Penso, por fim, na ambiguidade desta nossa história de que são vítimas os negros, numa sociedade que os exclui dos benefícios da vida social, mas que, no entanto, consome os deuses do candomblé, a música, a dança, a comida, a festa, todas as festas de negros, esquecida de suas origens. E penso também em como, em vez de registrar simplesmente o fracasso dos negros frente às

tantas e inumeráveis injustiças sofridas, esta história termina por registrar a sua vitória e a sua vingança, em tudo o que eles foram capazes de fazer para incorporar-se à cultura brasileira. Uma cultura que guarda, através de sua história, um rastro profundo de negros africanos e brasileiros, mulatos e cafuzos, construtores silenciosos de nossa identidade[...]. Tudo isso é memória. Tudo isso faz parte da nossa história. Uma história escamoteada que já não poderá mais ficar esquecida pela história oficial (ARAÚJO, 2007, p. 5).

Trazer essa discussão para dentro do recinto escolar só vai fazer com que boa parte da população brasileira, “54% segundo dados do IBGE” (PRUDENTE, 2020, s. p.), se sinta valorizada e respeitada, e que as/os demais passem a vislumbrar o valor da cultura deixada por nossas/nossos ancestrais africanas/africanos.

Extrato das narrativas de Cola Também podemos observar nas escolas e universidades, as estatísticas mostram esses resultados e eles se dão exatamente pela cor da pele dessas pessoas, o curso proporcionou uma visão dos porquês o racismo existe e persiste no Brasil sim, e muito.

Cola pontua o racismo existente nos recintos educacionais, fala de estatísticas que mostram essa situação, e isso com certeza a/o instigou a buscar mais para idealizar sua peça.

Não somos nós que dizemos, apenas comungamos com o dito por muitas/muitos teóricas/teóricos, estudiosas/estudiosos do assunto que, como Djamila Ribeiro, afirmam:

O primeiro ponto a entender é que falar sobre racismo no Brasil é, sobretudo, fazer um debate estrutural. É fundamental trazer a perspectiva histórica e começar pela relação entre escravidão e racismo, mapeando suas consequências. Deve-se pensar como esse sistema vem beneficiando economicamente por toda a história a população branca, ao passo que a negra, tratada como mercadoria, não teve acesso a direitos básicos e à distribuição de riquezas (RIBEIRO, 2019, p. 6).
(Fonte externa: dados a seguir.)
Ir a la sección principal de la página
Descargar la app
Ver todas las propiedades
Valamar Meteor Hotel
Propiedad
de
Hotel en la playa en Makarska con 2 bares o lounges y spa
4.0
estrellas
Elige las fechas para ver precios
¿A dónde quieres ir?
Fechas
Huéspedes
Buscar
Trazer essa discussão para o recinto escolar, como o dito acima, se faz necessário, é uma exigência da Lei 11.645 de 2008 (BRASIL, 2008), e é muito benéfica para população brasileira.

Extrato das narrativas de Calcador Depois do curso pude perceber que é maior do que eu imaginava por que é um racismo as vezes velado disfarçado só quem aprende sobre sabe diferenciar ou reconhecer, adoece sim.
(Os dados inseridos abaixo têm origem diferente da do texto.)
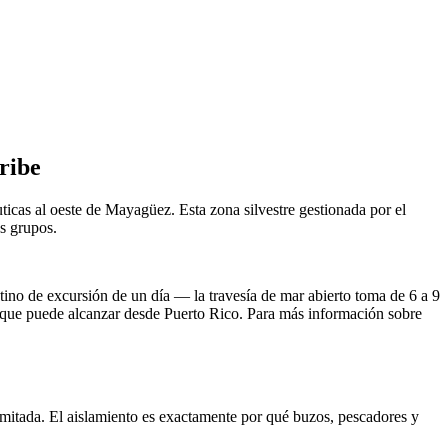
ribe
icas al oeste de Mayagüez. Esta zona silvestre gestionada por el
os grupos.
ino de excursión de un día — la travesía de mar abierto toma de 6 a 9
o que puede alcanzar desde Puerto Rico. Para más información sobre
limitada. El aislamiento es exactamente por qué buzos, pescadores y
Ainda falando do curso que as/os estimulou para que idealizassem a peça que iria à passarela, Calcador fala desse racismo velado que adoece as pessoas que passam por ele e quão difícil é, às vezes, reconhecê-lo. No tocante à saúde, a Organização Mundial de Saúde (OMS) concebe o racismo como um dos determinantes sociais do processo de adoecimento e morte.